*PROBLEM DETAILS*: Return the passage of the forum thread on regenerating ICU break iterator data, copied word for word, from "Update. It seems" up to and including "customize the dictionary.".

*TEXT UNDER STUDY*:
○ ○ ○ ○
0

I'm interested in modifying the break iterator data (zh) as my program is running as the user adds new words. This means that the data cannot be originally packaged and must be generated as I go. Can I use something like udata_setAppData or udata_setCommonData to achieve the result? I expect the .dat for the break iterator to change 2-3 times a day - so loading time should not be the critical issue.

Here's the psuedo code: 1. Start program 2. Generate .dat-like data from database for break iterators 3. Load into icu as zh break iterator

If the user makes a change to the database 4. Drop current .dat for zh break iterator 5. Regenerate .dat-like data 6. Reload

Is this possible. I think it is almost possible if I have a way of replacing U_ICUDAT_BRKITR on the fly.

Update. It seems that to pull this off, I must use code from gencmn to generate the new .dat file.

tofutim
  • 22,664
  • 20
  • 87
  • 148

1 Answers1

0

There is no API to customize the dictionary.
○ ○ ○ ○
*RECORDS SHOWN*:
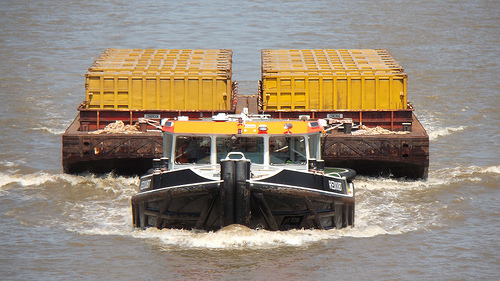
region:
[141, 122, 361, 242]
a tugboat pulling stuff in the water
○ ○ ○ ○
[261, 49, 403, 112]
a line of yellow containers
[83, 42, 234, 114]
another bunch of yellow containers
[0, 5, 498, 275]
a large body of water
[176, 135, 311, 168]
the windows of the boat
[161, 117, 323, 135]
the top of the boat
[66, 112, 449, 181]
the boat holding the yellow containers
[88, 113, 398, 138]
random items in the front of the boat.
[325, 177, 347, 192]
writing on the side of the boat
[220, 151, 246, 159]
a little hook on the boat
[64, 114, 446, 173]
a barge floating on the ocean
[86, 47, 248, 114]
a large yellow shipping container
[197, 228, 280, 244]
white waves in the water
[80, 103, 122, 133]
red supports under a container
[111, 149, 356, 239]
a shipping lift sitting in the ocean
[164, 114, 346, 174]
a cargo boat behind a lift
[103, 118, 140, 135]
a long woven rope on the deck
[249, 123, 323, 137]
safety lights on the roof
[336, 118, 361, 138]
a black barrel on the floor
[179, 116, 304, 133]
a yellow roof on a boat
○ ○ ○ ○
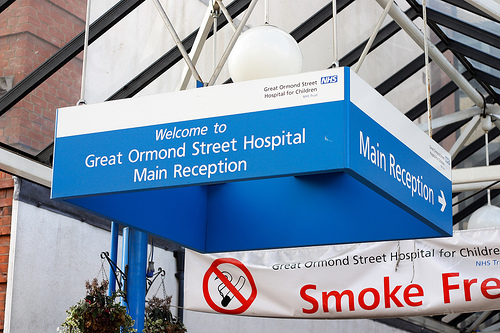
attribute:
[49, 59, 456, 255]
○ ○ ○ ○
*WRITTEN RESPONSE*:
Update. It seems that to pull this off, I must use code from gencmn to generate the new .dat file.

tofutim
  • 22,664
  • 20
  • 87
  • 148

1 Answers1

0

There is no API to customize the dictionary.